Sunday, August 08, 2021

Illyrian romps, a posse of bibliophiles, & a splash of music

Outdoor theatre is again the feature of the week: Illyria, active again after a difficult summer last year, has several productions on tour and on Thursday a multi-tasking quintet arrived at Frome's ECOS venue to take on Much Ado About Nothing.  The amphitheatre was virtually full for this production, impressively set and lit, with all 20 of the play's characters vividly created by three men and two women. As Elizabethan productions were single-sex, Chris Wills as a hirsute lady's maid sort-of followed tradition, but Nicola Foxfield taking on jilted Claudio as well as feisty Beatrice was impressive. Rachel O'Hare as Hero, the insulted bride, also portrayed her elderly uncle, and Chris Laishley enacted evil Don John as well as the benign Governor of Messina, where the action occurs in a party atmosphere following a successful campaign.

Nobody could call Shakespeare's comedies anodyne. The seventeen plays placed in that category include themes of antisemitism, domestic abuse, assault, abandonment, betrayal and murder, so in this drama Claudio's savage rejection of Hero on their wedding day is fairly mild, although his initial indifference to her demise does suggest some lack of empathy.  Fortunately there's no time to worry about that as the action moves on to another popular theme of the bard's: the looney-tune lower-classes, and Illyria delivers their antics with extra relish.  The focus is on laughter: David Sayers relishes the affectations of Benedick as much as the antics of the Watch who chaotically foil the dastardly plot.  Oliver Gray's production cleverly established a convention of imaginary directional space in the opening moments of the play, and made the most of the absurdity of the garden scene where the match-making plot to bring Beatrice and Benedict together is hatched. Basically, there's much to enjoy whether or not the plotline always emerges, and the company's excellent programme gives a clear synopsis. Much Ado has been claimed by Hollywood as the original screwball romantic comedy, and it's always a pleasure to see different emphases in a stage production.

As a personal postcript: In the days when a 'standing seat' bought on the door for 2/- at London's Old Vic meant you could take any seat still vacant at curtain up, in 1965 I saw Franco Zeffirelli's production of this play with a cast including Ian McKellen, Albert Finney, Derek Jacobi, Maggie Smith and Lynn Redgrave... the garden scene, when even the ornamental sculptures shimmered forward to eavesdrop on the love-plot, is probably one of the reasons for my enduring passion for live theatre.

Sadly, the English summer couldn't manage more than a few pleasant days this week, and by the weekend had swapped summer showers for downright deluges. On Friday evening we defied the elements in search of live music at Critchill Manor Estate, a fairly new camping site on the southern outskirts offering a tented bar with a band open to drop-ins, and on Sunday the heavens opened again for the Frome Lions Summer Fete in Victoria Park: the big chutes and and bouncy apparatus continued to be splashily popular with the saturated children while their elders clustered under trees with hot drinks.

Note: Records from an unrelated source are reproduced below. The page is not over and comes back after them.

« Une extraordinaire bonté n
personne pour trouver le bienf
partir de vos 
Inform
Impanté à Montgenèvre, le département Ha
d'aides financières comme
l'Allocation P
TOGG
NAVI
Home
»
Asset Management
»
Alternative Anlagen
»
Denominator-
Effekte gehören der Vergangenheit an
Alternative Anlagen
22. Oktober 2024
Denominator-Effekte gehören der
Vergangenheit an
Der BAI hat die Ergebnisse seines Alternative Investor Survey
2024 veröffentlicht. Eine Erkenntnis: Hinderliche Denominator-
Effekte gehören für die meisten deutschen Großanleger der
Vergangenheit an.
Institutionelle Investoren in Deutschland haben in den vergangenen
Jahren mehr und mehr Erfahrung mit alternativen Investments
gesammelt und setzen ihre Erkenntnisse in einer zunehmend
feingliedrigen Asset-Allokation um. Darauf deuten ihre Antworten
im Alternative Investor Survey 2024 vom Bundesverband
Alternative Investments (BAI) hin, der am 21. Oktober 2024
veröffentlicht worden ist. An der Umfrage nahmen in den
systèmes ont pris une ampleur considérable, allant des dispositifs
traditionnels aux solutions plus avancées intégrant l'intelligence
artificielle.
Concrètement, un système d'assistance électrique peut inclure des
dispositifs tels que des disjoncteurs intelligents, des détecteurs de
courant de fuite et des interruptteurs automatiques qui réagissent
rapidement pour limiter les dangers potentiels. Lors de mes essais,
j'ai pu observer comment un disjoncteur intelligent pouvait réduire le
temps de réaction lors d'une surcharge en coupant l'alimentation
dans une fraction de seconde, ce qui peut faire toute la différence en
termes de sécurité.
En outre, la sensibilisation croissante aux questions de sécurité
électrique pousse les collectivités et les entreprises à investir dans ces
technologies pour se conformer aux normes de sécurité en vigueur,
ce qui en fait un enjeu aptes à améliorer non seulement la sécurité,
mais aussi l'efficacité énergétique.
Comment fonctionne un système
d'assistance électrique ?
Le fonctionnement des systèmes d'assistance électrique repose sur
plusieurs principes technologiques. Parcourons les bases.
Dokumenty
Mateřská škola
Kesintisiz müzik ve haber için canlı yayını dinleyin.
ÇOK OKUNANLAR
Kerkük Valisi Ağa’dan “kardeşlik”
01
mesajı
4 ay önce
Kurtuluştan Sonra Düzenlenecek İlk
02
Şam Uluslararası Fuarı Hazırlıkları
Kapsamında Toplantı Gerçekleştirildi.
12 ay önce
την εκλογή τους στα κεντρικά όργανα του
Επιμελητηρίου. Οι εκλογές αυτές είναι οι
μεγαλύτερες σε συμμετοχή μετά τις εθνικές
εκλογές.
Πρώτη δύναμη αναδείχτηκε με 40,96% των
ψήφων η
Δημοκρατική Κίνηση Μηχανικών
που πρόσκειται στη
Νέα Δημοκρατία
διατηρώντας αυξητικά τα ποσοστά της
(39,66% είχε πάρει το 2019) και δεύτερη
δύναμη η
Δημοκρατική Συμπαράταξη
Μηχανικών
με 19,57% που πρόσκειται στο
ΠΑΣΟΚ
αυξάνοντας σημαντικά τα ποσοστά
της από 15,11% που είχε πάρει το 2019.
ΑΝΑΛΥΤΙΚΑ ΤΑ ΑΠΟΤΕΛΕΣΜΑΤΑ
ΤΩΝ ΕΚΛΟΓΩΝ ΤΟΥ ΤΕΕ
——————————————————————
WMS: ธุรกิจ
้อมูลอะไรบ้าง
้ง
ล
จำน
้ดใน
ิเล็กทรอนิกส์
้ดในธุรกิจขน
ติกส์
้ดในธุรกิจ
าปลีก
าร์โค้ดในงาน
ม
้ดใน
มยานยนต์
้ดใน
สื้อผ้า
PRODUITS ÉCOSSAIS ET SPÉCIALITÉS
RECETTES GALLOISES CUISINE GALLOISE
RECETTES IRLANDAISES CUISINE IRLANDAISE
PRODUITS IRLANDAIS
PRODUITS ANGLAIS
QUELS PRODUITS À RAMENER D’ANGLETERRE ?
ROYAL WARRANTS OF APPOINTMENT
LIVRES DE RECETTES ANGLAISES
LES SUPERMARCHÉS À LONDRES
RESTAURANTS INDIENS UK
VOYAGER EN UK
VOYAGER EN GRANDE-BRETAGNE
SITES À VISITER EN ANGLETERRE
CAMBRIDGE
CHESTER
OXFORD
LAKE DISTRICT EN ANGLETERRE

Sunday evening saw the return to (fortunately dry) real space of Proof Pudding Club, the inspired innovation  of Hunting Raven Books' manager Tina Gaisford-Waller, originally meeting monthly at the Cornerhouse to discuss upcoming titles and for the last year continuing on zoom. Our new venue is River House, in its new location at Black Swan Arts. Spreading across the courtyard as well as the indoor cafe, about thirty volunteers appraised new titles and chatted with coffee and cake in animated small groups, reporting back at the end of the evening. Here's my group: Liz, Naomie, and Nicki, deciding that Silent Earth by Dave Goulson, a warning of imminent insect apocalypse, was our pick of the night.

Ending with thanks to etymologist Susie Dent for providing a word that explains and excuses my morning indolence in a week of disappointingly non-seasonal weather: Hurkle-durkling: 19th-century Scots for lounging in bed long after it’s time to get up.